You can spin up a single node chain with:
burrow spec -v1 | burrow configure -s- | burrow start -c-
The quick-and-dirty one-liner looks like:
# Read spec on stdin
burrow spec -p1 -f1 | burrow configure -s- > burrow.toml
Which translates into:
burrow spec --participant-accounts=1 --full-accounts=1 > genesis-spec.json
burrow configure --genesis-spec=genesis-spec.json > burrow.toml
You might want to run this in a clean directory to avoid overwriting any previous spec or config.
Once the burrow.toml
has been created, we run:
# To select our validator address by index in the GenesisDoc
burrow start --validator=0
# Or to select based on address directly (substituting the example address below with your validator's):
burrow start --address=BE584820DC904A55449D7EB0C97607B40224B96E
If you would like to reset your node, you can just delete its working directory with rm -rf .burrow
.
In the context of a multi-node chain it will resync with peers, otherwise it will restart from height 0.

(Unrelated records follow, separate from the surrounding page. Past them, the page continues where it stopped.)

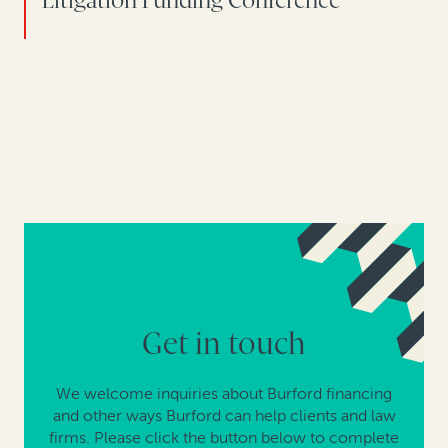
Litigation Funding Conference
Get in touch
We welcome inquiries about Burford financing
and other ways Burford can help clients and law
firms. Please click the button below to complete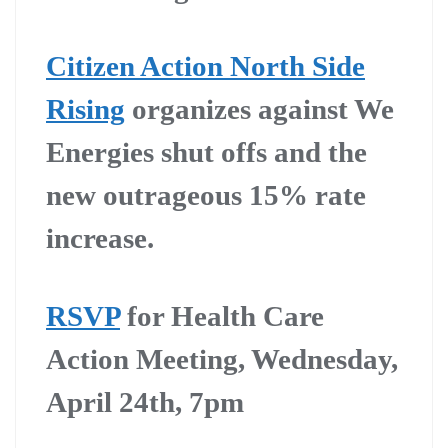
Citizen Action North Side
Rising
organizes against We
Energies shut offs and the
new outrageous 15% rate
increase.
RSVP
for Health Care
Action Meeting, Wednesday,
April 24th, 7pm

Burrow consumes its keys through our key signing interface that can be run as a standalone service with:
burrow keys server
This command starts a key signing daemon capable of generating new ed25519 and secp256k1 keys, naming those keys, signing arbitrary messages, and verifying signed messages.
It also initializes a key store directory in .keys
(by default) where private key matter is stored.
It should be noted that the GRPC service exposed by the keys server will sign any inbound requests using the keys it maintains so the machine running the keys service should only allow connections from sources that are trusted to use those keys.